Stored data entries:
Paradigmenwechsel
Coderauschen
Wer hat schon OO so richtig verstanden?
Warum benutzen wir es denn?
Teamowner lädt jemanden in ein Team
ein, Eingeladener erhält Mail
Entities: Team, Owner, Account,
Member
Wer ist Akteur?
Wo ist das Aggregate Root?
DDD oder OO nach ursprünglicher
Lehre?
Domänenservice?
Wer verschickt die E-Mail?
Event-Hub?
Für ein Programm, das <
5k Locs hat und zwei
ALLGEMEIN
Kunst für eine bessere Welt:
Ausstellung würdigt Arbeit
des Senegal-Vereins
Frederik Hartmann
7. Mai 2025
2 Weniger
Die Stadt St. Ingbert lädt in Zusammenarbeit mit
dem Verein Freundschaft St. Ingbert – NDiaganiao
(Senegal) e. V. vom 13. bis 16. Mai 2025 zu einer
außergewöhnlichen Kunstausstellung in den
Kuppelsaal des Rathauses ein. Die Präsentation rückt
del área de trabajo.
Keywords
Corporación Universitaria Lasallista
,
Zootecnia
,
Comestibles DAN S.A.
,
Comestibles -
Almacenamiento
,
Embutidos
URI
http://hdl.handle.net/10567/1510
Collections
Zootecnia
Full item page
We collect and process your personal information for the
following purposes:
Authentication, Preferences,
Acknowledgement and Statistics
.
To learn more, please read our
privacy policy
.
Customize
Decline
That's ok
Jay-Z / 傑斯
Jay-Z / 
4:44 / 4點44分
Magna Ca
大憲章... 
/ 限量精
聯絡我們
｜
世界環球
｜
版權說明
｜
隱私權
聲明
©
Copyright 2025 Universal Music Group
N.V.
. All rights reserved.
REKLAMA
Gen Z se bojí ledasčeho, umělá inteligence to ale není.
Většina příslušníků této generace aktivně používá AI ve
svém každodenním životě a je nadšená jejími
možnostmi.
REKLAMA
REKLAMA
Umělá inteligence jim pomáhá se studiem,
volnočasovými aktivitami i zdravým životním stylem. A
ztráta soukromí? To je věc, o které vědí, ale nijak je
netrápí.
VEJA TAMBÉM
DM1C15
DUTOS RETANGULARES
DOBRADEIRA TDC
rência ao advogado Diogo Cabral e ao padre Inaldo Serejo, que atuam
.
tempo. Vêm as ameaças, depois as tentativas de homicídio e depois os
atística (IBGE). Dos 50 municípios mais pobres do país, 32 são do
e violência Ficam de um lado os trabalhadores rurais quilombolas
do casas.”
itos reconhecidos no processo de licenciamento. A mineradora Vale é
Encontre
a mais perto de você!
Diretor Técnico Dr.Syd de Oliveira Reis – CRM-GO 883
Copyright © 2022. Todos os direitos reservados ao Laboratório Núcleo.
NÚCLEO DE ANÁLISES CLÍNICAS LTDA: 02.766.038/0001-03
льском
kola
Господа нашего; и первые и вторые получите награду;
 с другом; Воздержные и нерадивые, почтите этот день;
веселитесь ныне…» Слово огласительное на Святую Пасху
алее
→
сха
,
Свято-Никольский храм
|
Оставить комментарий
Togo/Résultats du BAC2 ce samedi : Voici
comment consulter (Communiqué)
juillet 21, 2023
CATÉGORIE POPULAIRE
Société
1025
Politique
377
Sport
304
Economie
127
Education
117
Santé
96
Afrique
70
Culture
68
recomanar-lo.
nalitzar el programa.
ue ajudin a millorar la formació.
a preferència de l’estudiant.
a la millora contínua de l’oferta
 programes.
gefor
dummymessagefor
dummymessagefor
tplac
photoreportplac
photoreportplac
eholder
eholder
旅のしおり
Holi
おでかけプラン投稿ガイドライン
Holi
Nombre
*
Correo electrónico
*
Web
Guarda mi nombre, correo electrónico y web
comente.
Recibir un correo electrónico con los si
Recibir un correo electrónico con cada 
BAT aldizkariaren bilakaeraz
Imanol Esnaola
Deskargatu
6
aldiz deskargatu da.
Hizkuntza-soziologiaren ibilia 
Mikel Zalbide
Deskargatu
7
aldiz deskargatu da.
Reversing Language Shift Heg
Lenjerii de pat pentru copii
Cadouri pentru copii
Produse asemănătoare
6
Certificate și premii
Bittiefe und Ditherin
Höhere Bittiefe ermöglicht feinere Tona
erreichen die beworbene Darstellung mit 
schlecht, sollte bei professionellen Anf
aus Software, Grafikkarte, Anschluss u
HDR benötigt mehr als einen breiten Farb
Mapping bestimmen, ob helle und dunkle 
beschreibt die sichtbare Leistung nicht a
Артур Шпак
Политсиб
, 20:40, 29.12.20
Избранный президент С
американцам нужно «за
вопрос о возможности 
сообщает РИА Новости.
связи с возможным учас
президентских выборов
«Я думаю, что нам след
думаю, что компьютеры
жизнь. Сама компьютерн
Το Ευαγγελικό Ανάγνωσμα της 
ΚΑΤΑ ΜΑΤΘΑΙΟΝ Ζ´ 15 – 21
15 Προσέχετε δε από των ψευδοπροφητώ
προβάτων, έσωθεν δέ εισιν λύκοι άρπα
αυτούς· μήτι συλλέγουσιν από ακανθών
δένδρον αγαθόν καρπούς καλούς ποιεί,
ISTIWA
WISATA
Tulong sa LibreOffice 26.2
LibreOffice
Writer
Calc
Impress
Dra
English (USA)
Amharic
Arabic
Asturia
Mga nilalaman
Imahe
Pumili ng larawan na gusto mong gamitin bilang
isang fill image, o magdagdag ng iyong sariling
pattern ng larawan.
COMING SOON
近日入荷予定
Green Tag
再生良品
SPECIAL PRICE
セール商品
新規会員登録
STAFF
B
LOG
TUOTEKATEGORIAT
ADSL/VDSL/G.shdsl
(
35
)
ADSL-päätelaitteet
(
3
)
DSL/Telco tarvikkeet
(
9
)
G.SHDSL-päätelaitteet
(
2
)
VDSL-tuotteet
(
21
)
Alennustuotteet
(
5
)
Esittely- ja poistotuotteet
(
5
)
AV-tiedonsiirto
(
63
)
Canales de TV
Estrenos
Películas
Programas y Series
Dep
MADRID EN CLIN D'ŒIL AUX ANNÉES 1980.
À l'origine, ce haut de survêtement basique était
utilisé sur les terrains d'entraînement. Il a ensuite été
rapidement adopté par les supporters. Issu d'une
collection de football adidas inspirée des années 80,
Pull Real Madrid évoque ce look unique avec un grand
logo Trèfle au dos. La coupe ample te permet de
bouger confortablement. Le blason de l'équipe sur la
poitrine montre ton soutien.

__Request__: Above are the lines; repeat exactly the ones from the line containing "ztráta soukromí? To" down to the line containing "itos reconhecidos no", both inclusive.

__Your solution__:
ztráta soukromí? To je věc, o které vědí, ale nijak je
netrápí.
VEJA TAMBÉM
DM1C15
DUTOS RETANGULARES
DOBRADEIRA TDC
rência ao advogado Diogo Cabral e ao padre Inaldo Serejo, que atuam
.
tempo. Vêm as ameaças, depois as tentativas de homicídio e depois os
atística (IBGE). Dos 50 municípios mais pobres do país, 32 são do
e violência Ficam de um lado os trabalhadores rurais quilombolas
do casas.”
itos reconhecidos no processo de licenciamento. A mineradora Vale é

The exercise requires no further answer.